Bloomberg reports that when David Mabuza appeared to rule himself out of being re-appointed as deputy president last week the rand made gains.
Now that he seems set to be re-appointed to the post, the currency is heading the other way.
While most lawmakers were sworn in last week, Mabuza asked for his appointment to the legislature to be postponed as he fended off accusations from the ANC’s integrity committee that he’d brought the party into disrepute.
That led to speculation he would be replaced as deputy president, as to hold the post one must be a member of parliament.
Mabuza has been linked to a succession of scandals while he served as premier of Mpumalanga, though he denies the allegations and has never been charged.
Ramaphosa, who was inaugurated for a five-year term on May 25, is due to name his new cabinet later this week and is under pressure to rid the executive of individuals tainted by corruption allegations.
Bloomberg reports that Mabuza’s reappointment could set back Ramaphosa’s efforts to repair the reputational damage to the party after his predecessor Jacob Zuma’s scandal-marred nine-year rule.
“Investors worry that Ramaphosa will not be able to root out corruption from the top echelons of the government as promised, endangering his reform agenda,” said Per Hammarlund, the Stockholm-based chief emerging-market strategist at SEB AB.
The rand could reverse declines if Mabuza shows commitment to reform measures, he said.
“Buy the rumour and sell the fact is in full effect right now,” said Wichard Cilliers, a trader at TreasuryOne Ltd. in Johannesburg.

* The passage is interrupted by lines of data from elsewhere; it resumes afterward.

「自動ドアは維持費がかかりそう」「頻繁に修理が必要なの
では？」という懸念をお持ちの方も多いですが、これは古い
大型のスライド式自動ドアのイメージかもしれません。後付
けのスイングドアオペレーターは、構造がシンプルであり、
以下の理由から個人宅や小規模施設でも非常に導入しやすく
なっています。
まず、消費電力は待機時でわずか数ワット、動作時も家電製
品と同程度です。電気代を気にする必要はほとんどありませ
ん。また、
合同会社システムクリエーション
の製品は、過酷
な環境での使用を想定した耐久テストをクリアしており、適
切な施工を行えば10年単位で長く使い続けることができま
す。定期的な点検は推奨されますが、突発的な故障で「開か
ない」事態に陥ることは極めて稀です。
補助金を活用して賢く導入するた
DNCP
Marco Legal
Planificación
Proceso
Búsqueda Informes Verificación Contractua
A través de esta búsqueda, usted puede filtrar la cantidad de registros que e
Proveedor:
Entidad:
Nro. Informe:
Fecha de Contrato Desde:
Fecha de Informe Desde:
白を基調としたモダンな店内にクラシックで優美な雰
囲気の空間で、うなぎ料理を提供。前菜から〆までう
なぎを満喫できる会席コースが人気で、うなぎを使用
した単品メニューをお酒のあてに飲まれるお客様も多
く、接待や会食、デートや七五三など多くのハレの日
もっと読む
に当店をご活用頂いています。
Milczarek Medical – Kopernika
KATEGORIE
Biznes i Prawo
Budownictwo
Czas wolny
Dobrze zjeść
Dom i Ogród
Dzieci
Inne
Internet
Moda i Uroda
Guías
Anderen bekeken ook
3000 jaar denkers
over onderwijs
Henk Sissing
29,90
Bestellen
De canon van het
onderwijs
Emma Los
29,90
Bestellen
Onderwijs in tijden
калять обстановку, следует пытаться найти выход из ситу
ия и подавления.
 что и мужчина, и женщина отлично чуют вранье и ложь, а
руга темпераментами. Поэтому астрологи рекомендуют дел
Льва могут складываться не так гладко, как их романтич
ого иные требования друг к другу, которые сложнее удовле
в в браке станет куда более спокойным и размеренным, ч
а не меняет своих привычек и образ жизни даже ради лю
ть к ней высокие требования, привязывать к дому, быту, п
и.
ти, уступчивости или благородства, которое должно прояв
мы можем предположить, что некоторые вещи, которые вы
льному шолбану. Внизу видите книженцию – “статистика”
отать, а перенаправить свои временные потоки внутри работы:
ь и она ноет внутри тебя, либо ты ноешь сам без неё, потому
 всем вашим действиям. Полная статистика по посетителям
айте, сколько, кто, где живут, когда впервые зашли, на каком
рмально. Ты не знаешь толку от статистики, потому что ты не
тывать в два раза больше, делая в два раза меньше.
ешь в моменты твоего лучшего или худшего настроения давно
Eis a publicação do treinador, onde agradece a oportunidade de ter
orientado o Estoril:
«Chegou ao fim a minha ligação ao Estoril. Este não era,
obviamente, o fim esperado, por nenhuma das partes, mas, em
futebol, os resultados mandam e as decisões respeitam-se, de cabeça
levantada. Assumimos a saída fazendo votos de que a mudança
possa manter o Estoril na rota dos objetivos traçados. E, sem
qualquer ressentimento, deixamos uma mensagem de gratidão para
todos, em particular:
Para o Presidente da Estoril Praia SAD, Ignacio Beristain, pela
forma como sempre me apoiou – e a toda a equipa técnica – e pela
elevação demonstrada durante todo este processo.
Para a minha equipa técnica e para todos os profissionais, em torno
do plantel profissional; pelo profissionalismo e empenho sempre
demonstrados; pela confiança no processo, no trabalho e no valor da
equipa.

“It’s putting the rand under pressure because investors thought there was a chance that the cabinet would be cleaner. But we need to see the official news about Mabuza, the real deal about what his role will be.”
Revised growth prospects
Adding to Ramaphosa and the rand’s woes is the possibility of weakening growth in South Africa.
On Tuesday (28 May), Bank of America Merrill Lynch said that it has lowered the country’s growth projections to 0.9% and 1.3% for 2019 and 2020.
It further estimates that output likely contracted by 2.0% in Q1 2019 as weakening global conditions coincided with domestic electricity shortages and mining sector disruptions.
“Merrill Lynch estimates that a 1% shock to China and G7 (ex-China) growth could impact domestic output by -0.6% and -1.3% respectively within a year,” said researcher Rukayat Yusuf.
“As markets await the cabinet reshuffle where positive reconfigurations could set the stage for some quick win reforms, potential growth still faces long term structural constraints.
“BofAML anticipates a 25bp cut from early 2020 when more clarity on fiscal, rand and Moody’s risks is expected.”